Pamela Bosley still remembers the last time she spoke with her son.
“Be careful,” Bosley told 18-year-old Terrell in that phone call.
After Bosley hung up, the college student, who played bass for several gospel bands, was shot and killed outside a church — a place where Pamela Bosley believed he’d be safe.
Pamela Bosley was one of several dozens of people attending a Good Friday peace walk in Englewood to commemorate the lives of those killed this year in the city’s continuing crime wave.
Religious, civic, educational and political figures walked along the streets with Cardinal Blase Cupich, following 40-year-old Joseph Saunders, who carried a wooden cross reading, “Stop shooting.”
Gallery“Everyday, me and so many parents, we carry the cross that we did not ask for,” Bosley, 52, said as the Rev. Michael Pfleger comforted her.
“We carry the cross of waking up without our children. We carry the cross of a broken heart, sadness, hurt, pain, suffering [and] injustice as many of our cases remain unsolved.”
Some in the crowd wiped away tears while others sang religious songs. Many silently bowed their heads down as they walked. A few carried signs and posters of their slain loved ones.
One sign read, “This has to stop. Put down the guns.”
The Bosley family, who carried a white cross with Terrell Bosley’s name on it, wore red T-shirts that read, “purpose over pain.”

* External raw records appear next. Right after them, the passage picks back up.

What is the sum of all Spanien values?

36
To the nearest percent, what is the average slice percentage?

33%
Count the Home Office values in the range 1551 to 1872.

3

As the names of those killed so far this year were read, Pfleger shook his head. Cupich put his hands on his mouth.
“Look in the faces of the people here today,” Cupich said. “Hear the cries of those who are victims left behind by the deaths of their sons, brothers, cousins [and] daughters. Have compassion for them.”
Barbara Lobe-Mims, 55, an Englewood resident and housewife who lives two blocks away from where the procession started, said she is tired of the violence.

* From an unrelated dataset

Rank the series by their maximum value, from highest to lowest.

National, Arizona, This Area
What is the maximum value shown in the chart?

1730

Lobe-Mims had moved to Chicago from Michigan to escape the gun-violence there after her nephew was shot. Now, fearing for her family’s life again, Lobe-Mims is thinking she will have to make another move.

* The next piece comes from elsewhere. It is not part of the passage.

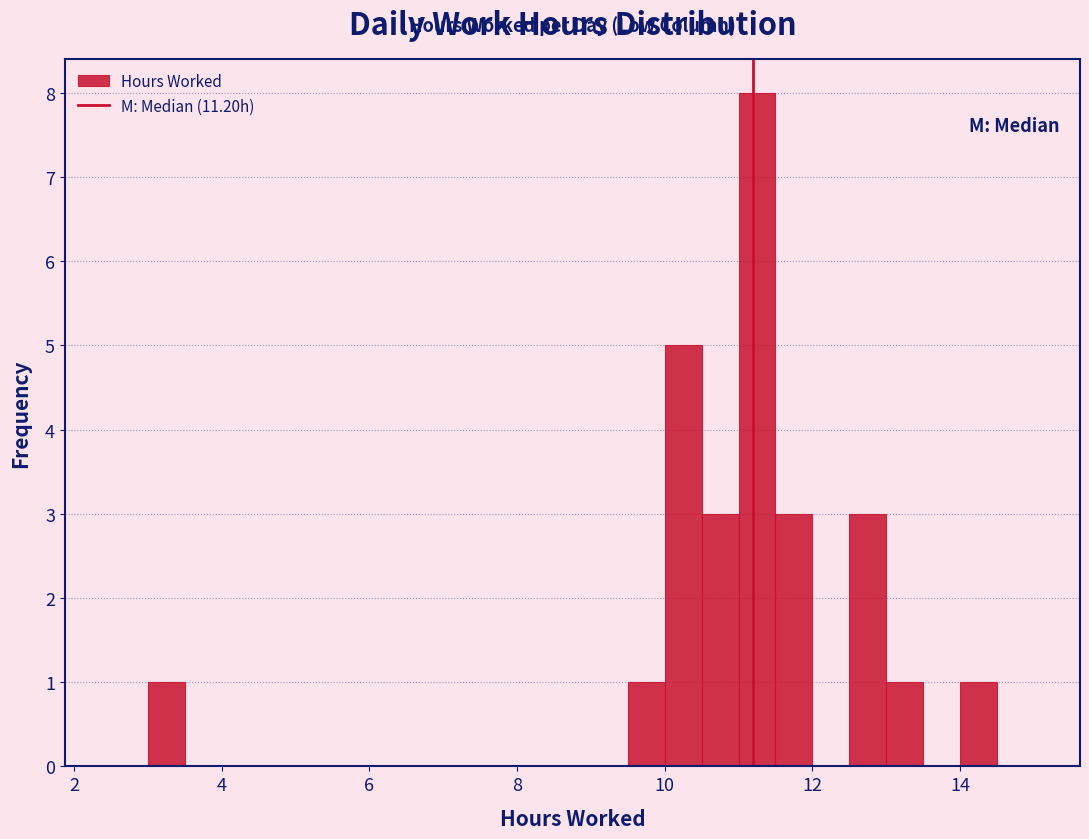

Around what value on the x-axis is the tallest bar? Give the approximate position of its centre, as read against the axis.

11.2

“[The violence,] really don’t make sense,” she said as she stood on the sidewalk watching the marchers.
As the peace walk ended, Cupich told the crowd, “Let us today pledge that we will work with each other so that young people who are tempted to violence will put down their weapons and join us in a way that builds a better city. Walking was the first step. Let’s continue to walk together.”